# [Aim]
Reproduce, word for word, the lines of the data from the one containing "kingdom: Animalia" through the one containing "scientific name: Emmelina monodactyla", including both of those lines.

# [Records for processing]

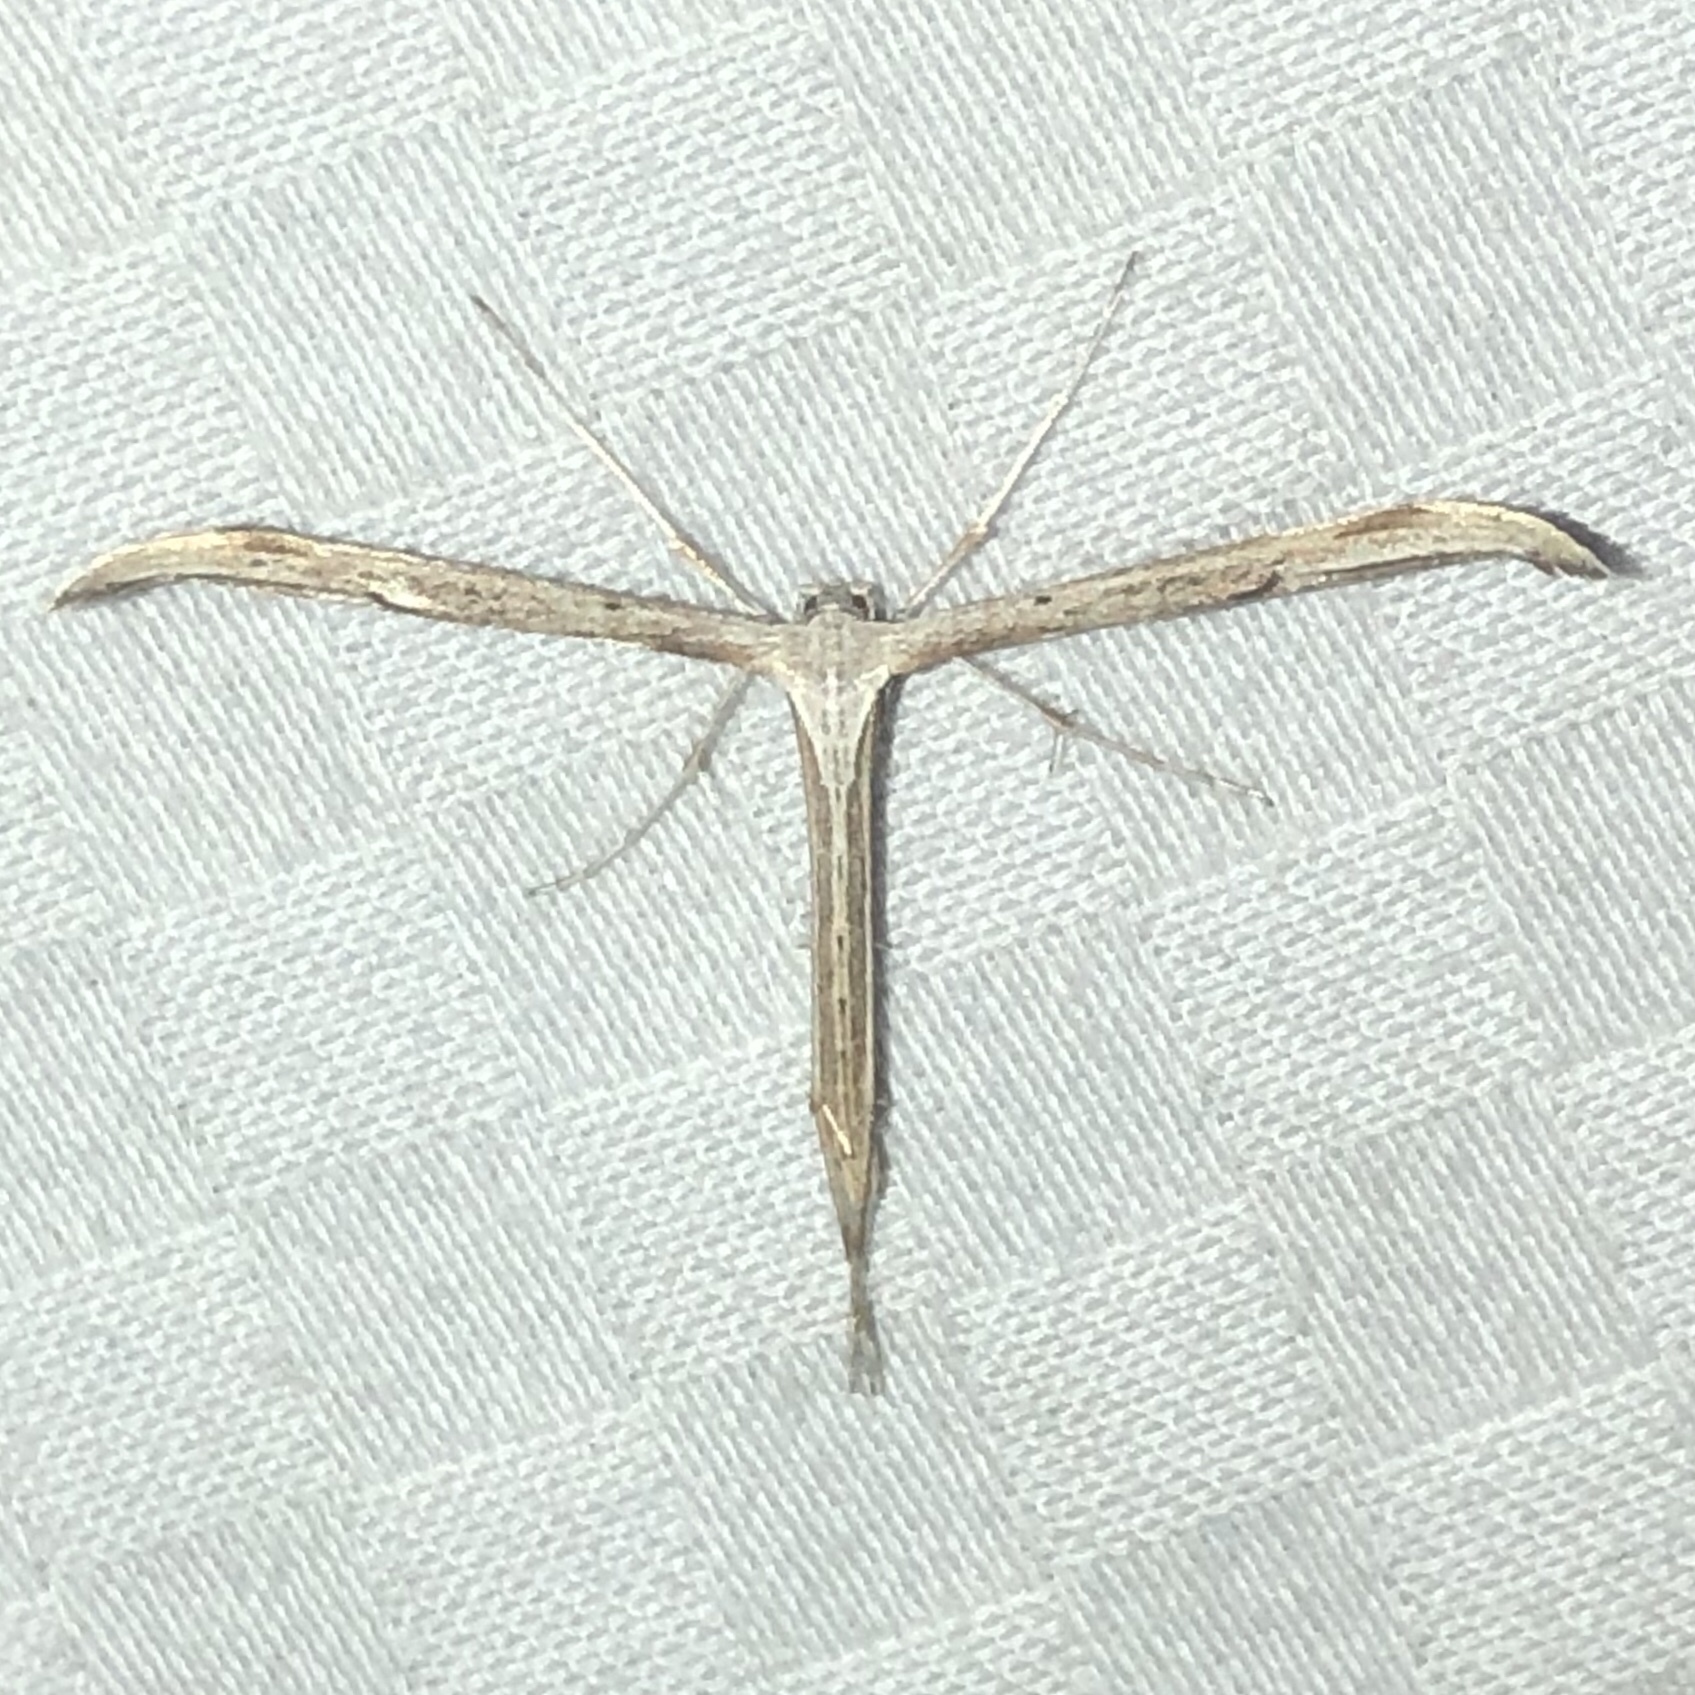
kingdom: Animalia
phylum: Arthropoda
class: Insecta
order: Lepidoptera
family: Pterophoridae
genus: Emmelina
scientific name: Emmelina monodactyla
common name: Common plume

...

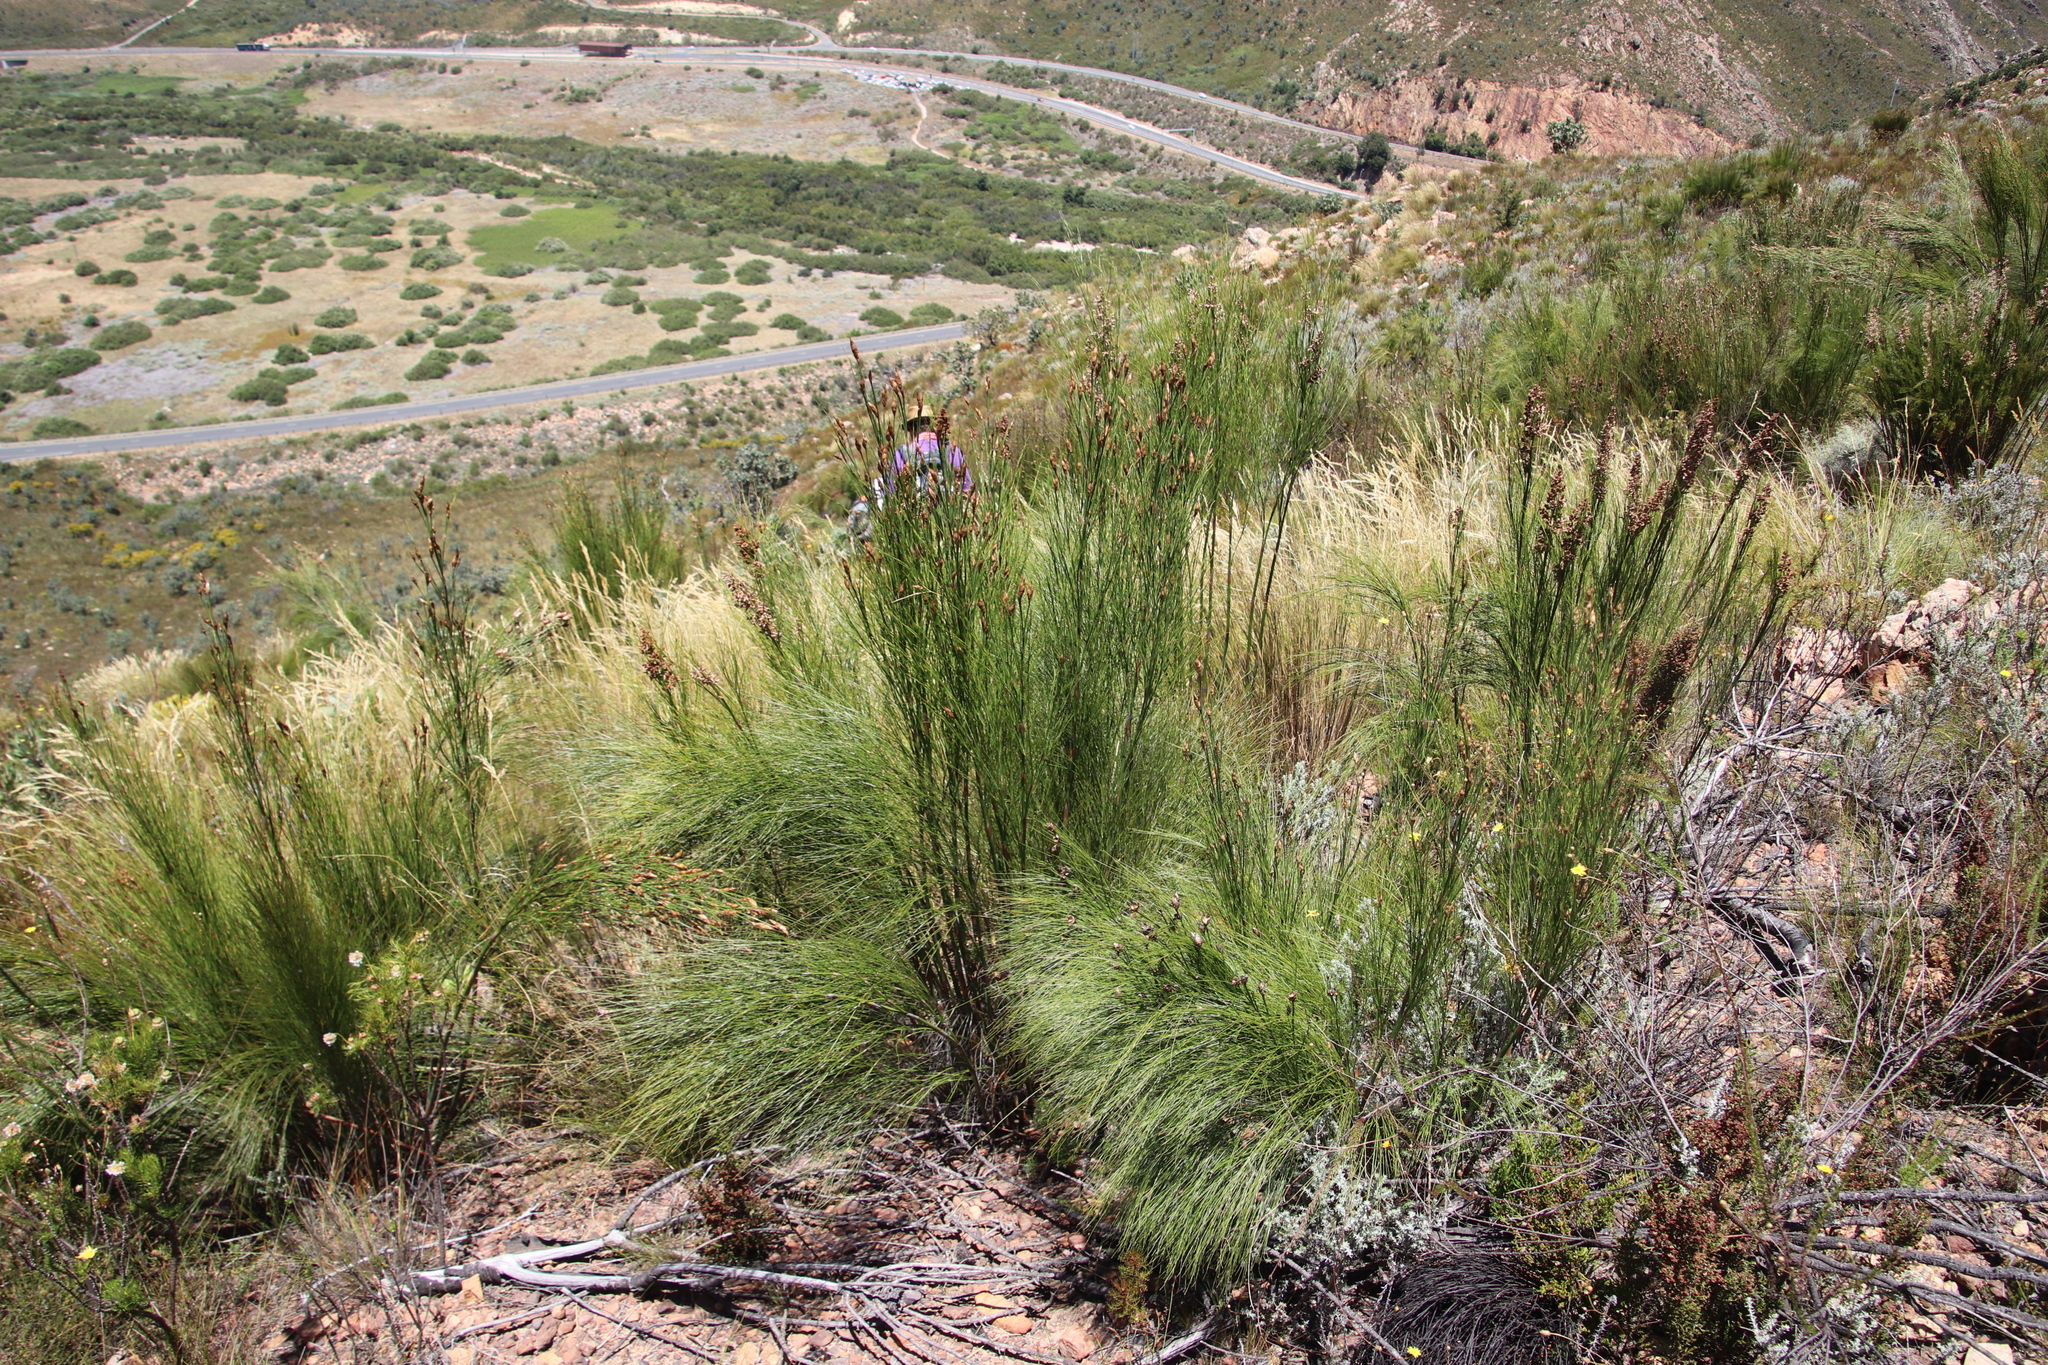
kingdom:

# [Final result]
kingdom: Animalia
phylum: Arthropoda
class: Insecta
order: Lepidoptera
family: Pterophoridae
genus: Emmelina
scientific name: Emmelina monodactyla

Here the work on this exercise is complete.